Among the circus visitors, some came to stare at people completely different from them, poke their fingers and laugh heartily at someone else’s expense or shout enthusiastically, watching the blood sport of unusual animals fighting. At the same time, many of them liked to speculate out loud about the decline of morality in other places, considering themselves cultured and highly spiritual ladies and gentlemen.

Hocus Pocus never understood what a mysterious force attracted viewers like a magnet, making them taunt anyone who looked different. What’s so funny in fact that a person was too tall or, on the contrary, too small in comparison to the mass of those around him? Perhaps the same principle worked here, the one that gave rise to bullying in any communities, whether it was an educational institution or a military unit. People consolidated against someone with a different appearance, origin or character, wanting, on the one hand, to feel themselves a step higher in the social hierarchy and on the other hand not to become an object for humiliation themselves. Similarly, the concierge, who was able to complicate the lives of others, began to create problems for people just because she could do it, imagining herself Caesar with power when actually she had one authority — to let someone into the house or not (and the legality of the matter was still questionable).

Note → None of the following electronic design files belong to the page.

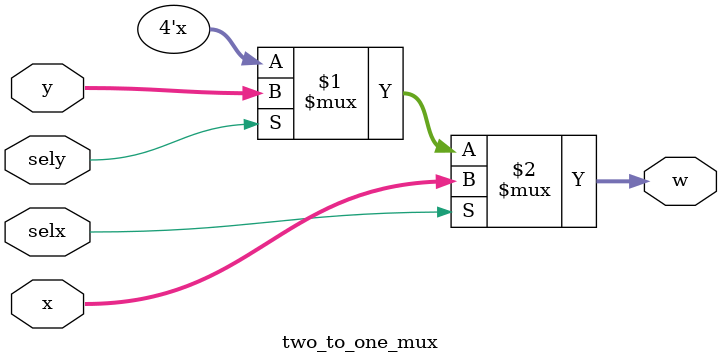
<source format=sv>
module two_to_one_mux(input [3:0] x, input [3:0] y, input selx, sely, output [3:0] w);
	assign w = (selx) ? x:
		   (sely) ? y:
		    4'bxxxx;
endmodule
</source>
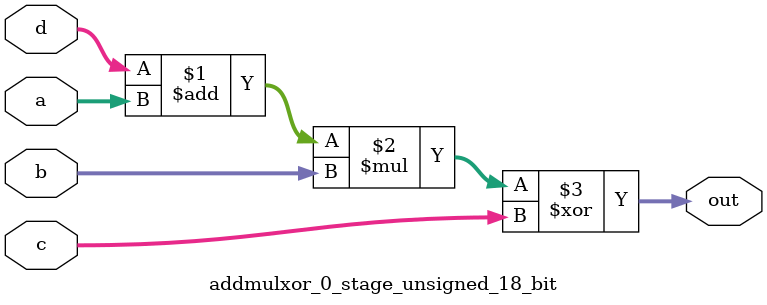
<source format=sv>
(* use_dsp = "yes" *) module addmulxor_0_stage_unsigned_18_bit(
	input  [17:0] a,
	input  [17:0] b,
	input  [17:0] c,
	input  [17:0] d,
	output [17:0] out
	);

	assign out = ((d + a) * b) ^ c;
endmodule

</source>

At the heart of meanness lied a banal fear of being lower, weaker or worse than someone, and finding themselves on the sidelines of life (as moral freaks and weaklings unconsciously imagined). On this fear, other negative traits layered one after another: envy, greed, pride, mockery and other rubbish. Still, the fear was central and gave rise to the desire of acquiring “mandatory” external attributes of a “strong personality” in order to prove something to others and, first of all, to himself. However, this sort of people would never admit it to themselves openly — neither school bullies, who were looking for victims, nor ordinary cads, found in abundance even in the most cultured cities of the planet, or the high society mob, whose stinking souls exuded a stench that couldn’t be concealed by aristocratic manners.

In any case, Hocus Pocus was a man without complexes. He loved and appreciated the world as it was, accepting and respecting himself as he was. And, going to the arena, he entertained the audience with short gags between the parts of the performance, knowing full well that the true freaks didn’t appear in the middle of a circus tent or wander from town to town in a caravan of multi-coloured wagons. No, they sat on paid places and mockingly pointed fingers at artists.